**CONSIGNES DE TRAVAIL:**
1. Relevez dans l'extrait de la décision toutes les décisions de justice citées en référence. Donnez pour chacune la chambre, la date et le numéro.
2. Dans l'extrait de la décision, présentez sous forme de liste le paragraphe commençant par « Il ressort des pièces versées aux débats ». Conservez-en les faits essentiels.
3. Poursuivez l'extrait de la décision à la suite de sa dernière phrase, celle qui porte sur le nom de domaine bikebooking.fr.

**TEXTE DU DOCUMENT:**
----

En réponse, la société Robert Bosch venant aux droits de la société Coup France fait valoir que l’existence d’un préjudice causé par un acte de concurrence déloyale implique nécessairement un rapport de concurrence et donc la démonstration de l’exercice d’une activité commerciale effective, ce que la société Viacab est dans l’incapacité de justifier au regard des pièces versées aux débats. Elle conclut à la confirmation du jugement en ce qu’il a déclaré l’action intentée par la société Viacab à l’encontre de la société Coup France irrecevable pour défaut d’intérêt à agir.
Réponse de la Cour,
Conformément aux articles 30 à 32 du code de procédure civile, l’action, qui est le droit pour l’auteur d’une prétention d’être entendu sur le fond de celle-ci afin que le juge la dise bien ou mal fondée et pour son adversaire celui de discuter son bien-fondé, est ouverte à tous ceux qui ont un intérêt légitime au succès ou au rejet d’une prétention, sous réserve des cas dans lesquels la loi attribue le droit d’agir aux seules personnes qu’elle qualifie pour élever ou combattre une prétention, ou pour défendre un intérêt déterminé, toute prétention émise par ou contre une personne dépourvue du droit d’agir étant irrecevable.
Il en résulte que l’action est ouverte à tous ceux qui ont un intérêt légitime au succès ou au rejet d’une prétention et que l’intérêt à agir n’est pas subordonné à la démonstration préalable du bien-fondé de l’action (en ce sens 1re Civ., 2 novembre 2005, pourvoi n° 02-17.697, Bull. 2005, I, n° 394 ; Com., 8 février 2017, pourvoi n° 15-23.513).
Aussi, l’action fondée sur les dispositions de l’article 1240 du code civil n’est pas attitrée mais est ouverte à toute personne ayant un intérêt à agir, c’est à dire un intérêt direct à la satisfaction par le juge de la prétention formulée, la démonstration de l’existence d’un préjudice n’étant pas une condition de recevabilité d’une telle action mais de son succès.
De même, la situation de concurrence directe ou effective entre les sociétés, laquelle n’est pas une condition du bien-fondé de l’action qui exige seulement l’existence de faits fautifs générateurs de préjudice (Com., 12 février 2008, n° 06-17.501), n’est pas non plus une condition de recevabilité de l’action en concurrence déloyale.
La délimitation du marché pertinent étant une étape spécifique au seul droit des pratiques anticoncurrentielles, il n’est pas nécessaire d’identifier au préalable un marché de référence sur lequel les produits ou services sont considérés par les acheteurs ou les utilisateurs comme substituables entre eux.
Il ressort des pièces versées aux débats (pièces n°3 à 5) que la marque Bike Booking a été déposée par le gérant de Viacab en 2008 dans la classe 39 correspondant au transport et à la location de véhicule à 2 roues, puis a été acquise par Viacab en 2011 et renouvelée en 2018. Le nom de domaine bikebooking.fr a été réservé le 18 décembre 2017.

----

**MATÉRIEL FOURNI:**
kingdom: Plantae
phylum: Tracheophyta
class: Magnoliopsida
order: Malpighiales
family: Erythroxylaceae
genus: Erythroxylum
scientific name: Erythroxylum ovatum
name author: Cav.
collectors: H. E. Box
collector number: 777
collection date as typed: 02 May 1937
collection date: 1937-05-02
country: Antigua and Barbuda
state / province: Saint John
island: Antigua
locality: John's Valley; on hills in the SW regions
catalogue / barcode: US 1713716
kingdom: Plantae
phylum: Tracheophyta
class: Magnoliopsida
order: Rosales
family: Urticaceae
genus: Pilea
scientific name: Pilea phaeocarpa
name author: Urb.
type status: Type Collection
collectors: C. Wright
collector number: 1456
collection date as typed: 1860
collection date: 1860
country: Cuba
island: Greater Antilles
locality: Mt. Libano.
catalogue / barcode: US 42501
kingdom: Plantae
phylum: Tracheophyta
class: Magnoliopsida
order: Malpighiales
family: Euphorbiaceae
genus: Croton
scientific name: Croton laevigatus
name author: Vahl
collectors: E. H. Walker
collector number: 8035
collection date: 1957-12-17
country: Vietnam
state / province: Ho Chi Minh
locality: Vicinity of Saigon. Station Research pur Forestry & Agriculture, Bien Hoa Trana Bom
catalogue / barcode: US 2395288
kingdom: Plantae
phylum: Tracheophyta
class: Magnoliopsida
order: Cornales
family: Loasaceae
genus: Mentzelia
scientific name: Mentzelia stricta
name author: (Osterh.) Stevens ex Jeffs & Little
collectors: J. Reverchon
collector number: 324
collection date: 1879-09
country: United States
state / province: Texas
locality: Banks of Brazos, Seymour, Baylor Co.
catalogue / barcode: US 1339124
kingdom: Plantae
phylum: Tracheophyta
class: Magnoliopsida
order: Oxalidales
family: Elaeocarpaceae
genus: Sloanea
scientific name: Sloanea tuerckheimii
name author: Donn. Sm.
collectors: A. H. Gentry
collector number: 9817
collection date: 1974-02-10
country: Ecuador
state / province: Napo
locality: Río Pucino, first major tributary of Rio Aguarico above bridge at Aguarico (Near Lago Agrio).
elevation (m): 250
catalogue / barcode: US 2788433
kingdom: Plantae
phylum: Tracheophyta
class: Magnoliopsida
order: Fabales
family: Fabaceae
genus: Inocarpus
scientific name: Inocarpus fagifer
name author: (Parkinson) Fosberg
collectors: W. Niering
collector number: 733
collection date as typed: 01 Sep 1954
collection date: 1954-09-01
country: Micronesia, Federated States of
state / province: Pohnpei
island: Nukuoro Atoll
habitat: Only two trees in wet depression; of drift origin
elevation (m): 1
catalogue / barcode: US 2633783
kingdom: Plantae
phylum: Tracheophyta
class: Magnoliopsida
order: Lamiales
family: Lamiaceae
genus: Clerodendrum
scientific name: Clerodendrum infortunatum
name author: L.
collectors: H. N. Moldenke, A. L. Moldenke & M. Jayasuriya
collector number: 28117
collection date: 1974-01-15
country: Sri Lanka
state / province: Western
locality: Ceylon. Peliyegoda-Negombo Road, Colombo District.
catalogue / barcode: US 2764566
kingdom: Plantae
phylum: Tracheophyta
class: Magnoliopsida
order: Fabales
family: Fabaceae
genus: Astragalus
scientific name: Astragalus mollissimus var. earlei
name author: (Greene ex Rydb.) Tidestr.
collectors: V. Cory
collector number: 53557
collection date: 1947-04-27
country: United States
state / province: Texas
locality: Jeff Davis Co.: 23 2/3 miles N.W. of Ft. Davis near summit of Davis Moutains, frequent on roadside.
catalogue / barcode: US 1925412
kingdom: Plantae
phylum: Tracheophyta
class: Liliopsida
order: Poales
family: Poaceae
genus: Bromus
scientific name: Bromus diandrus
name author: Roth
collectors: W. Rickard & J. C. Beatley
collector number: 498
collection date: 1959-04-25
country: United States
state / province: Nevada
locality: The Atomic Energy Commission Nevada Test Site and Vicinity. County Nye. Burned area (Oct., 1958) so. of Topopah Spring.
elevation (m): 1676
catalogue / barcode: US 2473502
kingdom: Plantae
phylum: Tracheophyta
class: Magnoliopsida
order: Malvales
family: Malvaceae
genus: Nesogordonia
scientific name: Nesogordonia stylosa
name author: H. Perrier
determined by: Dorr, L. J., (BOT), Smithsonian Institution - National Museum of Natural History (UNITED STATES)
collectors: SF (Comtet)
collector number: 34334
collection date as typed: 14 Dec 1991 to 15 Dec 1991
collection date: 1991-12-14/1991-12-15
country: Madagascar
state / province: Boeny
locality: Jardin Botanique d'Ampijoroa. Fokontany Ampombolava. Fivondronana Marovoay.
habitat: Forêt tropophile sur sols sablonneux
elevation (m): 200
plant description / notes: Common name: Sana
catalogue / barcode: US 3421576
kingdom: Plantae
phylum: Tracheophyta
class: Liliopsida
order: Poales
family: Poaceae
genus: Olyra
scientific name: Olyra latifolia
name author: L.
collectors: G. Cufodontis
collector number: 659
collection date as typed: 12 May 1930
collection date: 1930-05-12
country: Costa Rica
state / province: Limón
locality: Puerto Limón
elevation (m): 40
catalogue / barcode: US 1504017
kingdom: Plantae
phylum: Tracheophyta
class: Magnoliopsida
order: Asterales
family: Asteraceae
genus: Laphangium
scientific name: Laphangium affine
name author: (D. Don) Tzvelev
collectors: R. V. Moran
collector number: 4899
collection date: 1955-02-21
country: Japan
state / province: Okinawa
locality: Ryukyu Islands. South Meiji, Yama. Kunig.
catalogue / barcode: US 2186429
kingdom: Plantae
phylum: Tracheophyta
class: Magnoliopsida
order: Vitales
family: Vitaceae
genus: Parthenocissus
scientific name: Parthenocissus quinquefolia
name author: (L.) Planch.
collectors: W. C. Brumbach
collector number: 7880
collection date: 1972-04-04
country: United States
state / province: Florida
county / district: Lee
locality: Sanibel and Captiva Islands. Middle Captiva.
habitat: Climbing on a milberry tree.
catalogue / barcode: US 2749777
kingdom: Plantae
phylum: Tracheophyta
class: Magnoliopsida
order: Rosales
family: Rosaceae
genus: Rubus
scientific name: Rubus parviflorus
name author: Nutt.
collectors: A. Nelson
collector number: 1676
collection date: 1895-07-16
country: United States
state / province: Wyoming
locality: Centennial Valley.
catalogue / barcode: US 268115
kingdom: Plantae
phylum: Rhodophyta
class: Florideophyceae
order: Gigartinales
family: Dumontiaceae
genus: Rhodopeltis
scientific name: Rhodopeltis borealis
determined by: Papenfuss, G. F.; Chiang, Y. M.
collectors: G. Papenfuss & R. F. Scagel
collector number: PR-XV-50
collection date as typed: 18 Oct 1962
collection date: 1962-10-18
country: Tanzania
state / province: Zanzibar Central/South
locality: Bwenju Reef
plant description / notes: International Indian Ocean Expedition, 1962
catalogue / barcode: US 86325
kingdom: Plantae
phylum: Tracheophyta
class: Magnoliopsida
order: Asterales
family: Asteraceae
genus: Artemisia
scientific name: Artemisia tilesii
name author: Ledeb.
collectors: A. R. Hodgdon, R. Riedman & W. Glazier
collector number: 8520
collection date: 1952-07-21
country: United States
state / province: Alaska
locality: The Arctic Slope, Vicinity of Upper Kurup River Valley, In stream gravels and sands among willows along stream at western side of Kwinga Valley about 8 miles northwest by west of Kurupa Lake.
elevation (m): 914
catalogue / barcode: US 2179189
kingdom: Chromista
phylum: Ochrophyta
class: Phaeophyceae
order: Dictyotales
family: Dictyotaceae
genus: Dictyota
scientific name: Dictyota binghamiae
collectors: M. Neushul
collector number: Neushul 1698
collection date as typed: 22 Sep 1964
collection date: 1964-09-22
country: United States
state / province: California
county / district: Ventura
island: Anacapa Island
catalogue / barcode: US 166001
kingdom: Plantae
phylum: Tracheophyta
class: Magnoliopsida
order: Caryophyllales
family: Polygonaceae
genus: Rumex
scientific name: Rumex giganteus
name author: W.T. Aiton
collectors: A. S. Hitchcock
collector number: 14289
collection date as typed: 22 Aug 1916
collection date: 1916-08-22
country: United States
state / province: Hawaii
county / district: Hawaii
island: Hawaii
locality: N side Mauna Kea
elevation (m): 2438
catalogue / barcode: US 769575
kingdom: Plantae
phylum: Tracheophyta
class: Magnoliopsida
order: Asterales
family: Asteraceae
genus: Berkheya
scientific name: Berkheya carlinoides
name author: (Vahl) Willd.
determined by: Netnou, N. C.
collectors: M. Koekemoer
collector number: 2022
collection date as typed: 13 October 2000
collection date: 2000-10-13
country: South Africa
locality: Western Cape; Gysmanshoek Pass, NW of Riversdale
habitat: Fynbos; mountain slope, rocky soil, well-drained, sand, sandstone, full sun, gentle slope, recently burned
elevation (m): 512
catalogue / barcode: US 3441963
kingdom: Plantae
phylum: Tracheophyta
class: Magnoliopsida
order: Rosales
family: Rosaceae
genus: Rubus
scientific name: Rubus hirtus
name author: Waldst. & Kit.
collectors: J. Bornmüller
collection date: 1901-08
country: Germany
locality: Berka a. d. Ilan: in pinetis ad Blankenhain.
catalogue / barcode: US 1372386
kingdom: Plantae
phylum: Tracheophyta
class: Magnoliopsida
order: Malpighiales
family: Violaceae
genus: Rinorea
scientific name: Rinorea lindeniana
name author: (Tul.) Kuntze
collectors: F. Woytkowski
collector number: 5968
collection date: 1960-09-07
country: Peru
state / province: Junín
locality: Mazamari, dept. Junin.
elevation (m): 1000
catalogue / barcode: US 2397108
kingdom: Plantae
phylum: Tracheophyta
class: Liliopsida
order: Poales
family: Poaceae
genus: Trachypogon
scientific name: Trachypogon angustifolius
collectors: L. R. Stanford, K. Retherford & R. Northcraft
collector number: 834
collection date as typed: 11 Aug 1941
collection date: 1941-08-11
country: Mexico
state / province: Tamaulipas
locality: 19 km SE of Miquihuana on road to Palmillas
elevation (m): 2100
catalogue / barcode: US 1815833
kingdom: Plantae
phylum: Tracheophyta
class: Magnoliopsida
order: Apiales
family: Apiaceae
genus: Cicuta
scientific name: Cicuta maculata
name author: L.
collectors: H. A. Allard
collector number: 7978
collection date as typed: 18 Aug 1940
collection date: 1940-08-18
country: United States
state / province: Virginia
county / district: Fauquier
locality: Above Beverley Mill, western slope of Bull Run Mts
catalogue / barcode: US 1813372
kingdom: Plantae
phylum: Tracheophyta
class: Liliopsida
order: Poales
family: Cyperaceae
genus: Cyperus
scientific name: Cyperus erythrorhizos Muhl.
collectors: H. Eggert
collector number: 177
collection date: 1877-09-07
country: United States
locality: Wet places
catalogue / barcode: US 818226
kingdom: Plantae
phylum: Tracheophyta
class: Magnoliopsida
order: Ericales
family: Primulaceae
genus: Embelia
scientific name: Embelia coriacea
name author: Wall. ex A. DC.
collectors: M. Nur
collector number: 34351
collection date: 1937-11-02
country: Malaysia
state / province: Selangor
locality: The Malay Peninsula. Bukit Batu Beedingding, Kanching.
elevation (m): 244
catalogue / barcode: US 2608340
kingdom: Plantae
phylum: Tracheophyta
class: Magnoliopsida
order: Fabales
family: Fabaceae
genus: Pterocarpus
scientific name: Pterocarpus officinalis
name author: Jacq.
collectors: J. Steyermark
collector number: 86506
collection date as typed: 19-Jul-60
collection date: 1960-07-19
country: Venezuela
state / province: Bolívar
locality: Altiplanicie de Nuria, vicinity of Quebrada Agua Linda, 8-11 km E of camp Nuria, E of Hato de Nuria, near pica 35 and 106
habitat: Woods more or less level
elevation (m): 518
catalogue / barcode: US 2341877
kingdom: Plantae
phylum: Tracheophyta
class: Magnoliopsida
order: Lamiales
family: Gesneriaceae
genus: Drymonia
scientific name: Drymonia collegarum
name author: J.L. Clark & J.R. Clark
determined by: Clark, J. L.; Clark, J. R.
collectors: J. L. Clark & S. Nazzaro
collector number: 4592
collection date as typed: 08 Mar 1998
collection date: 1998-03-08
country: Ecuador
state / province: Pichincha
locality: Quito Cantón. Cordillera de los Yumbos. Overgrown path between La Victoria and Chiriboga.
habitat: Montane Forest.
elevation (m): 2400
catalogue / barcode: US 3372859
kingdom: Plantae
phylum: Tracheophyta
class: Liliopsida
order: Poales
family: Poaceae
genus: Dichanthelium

----

**CORRIGÉ DE L'EXERCICE:**
1.
- 1re Civ., 2 novembre 2005, pourvoi n° 02-17.697
- Com., 8 février 2017, pourvoi n° 15-23.513
- Com., 12 février 2008, n° 06-17.501

2.
Selon les pièces n° 3 à 5 :
- en 2008, le gérant de Viacab a déposé la marque Bike Booking en classe 39 (transport et location de véhicules à deux roues) ;
- Viacab a acquis cette marque en 2011 ;
- la marque a été renouvelée en 2018 ;
- le nom de domaine bikebooking.fr a été réservé le 18 décembre 2017.

3.
La société Vicab produit également (pièces n°2 et 2bis) les comptes sociaux des exercices 2016 et 2017 (projet) et une déclaration de TVA 2017 (pièce n°143) et des démarches de déclarations d’activité auprès de la préfecture en 2019 et 2020. Elle justifie par ailleurs (pièces n°148 à 149) de factures d’entretien d’un véhicule de février et juin 2016 émanant d’une société anglaise ainsi que des pages publicitaires sur internet pour ses différentes enseignes (constat du 29 mars 2019 pièce n°133). La société Vicab verse en outre (pièces n° 151 et 152) quelques messages de demande de réservation adressées à l’adresse [Courriel 10] (respectivement du 5 décembre, 14 décembre et 21 décembre 2017 et des 14 et 12 février 2018), à l’adresse [Courriel 7] (du 28 avril 2016, du 16 mai 2017, du 22 octobre 2017 et du 16 février 2018) et deux messages, du même expéditeur, à [Courriel 6] des 26 et 28 février 2018.
Il s’ensuit que la société Viacab, qui justifie d’une activité commerciale effective au moment de l’introduction de l’instance le 5 janvier 2018, disposait d’un intérêt actuel et légitime à agir à l’encontre de la société Coup France aux fins de cessation d’actes de concurrence déloyales et en paiement de diverses indemnités à ce titre.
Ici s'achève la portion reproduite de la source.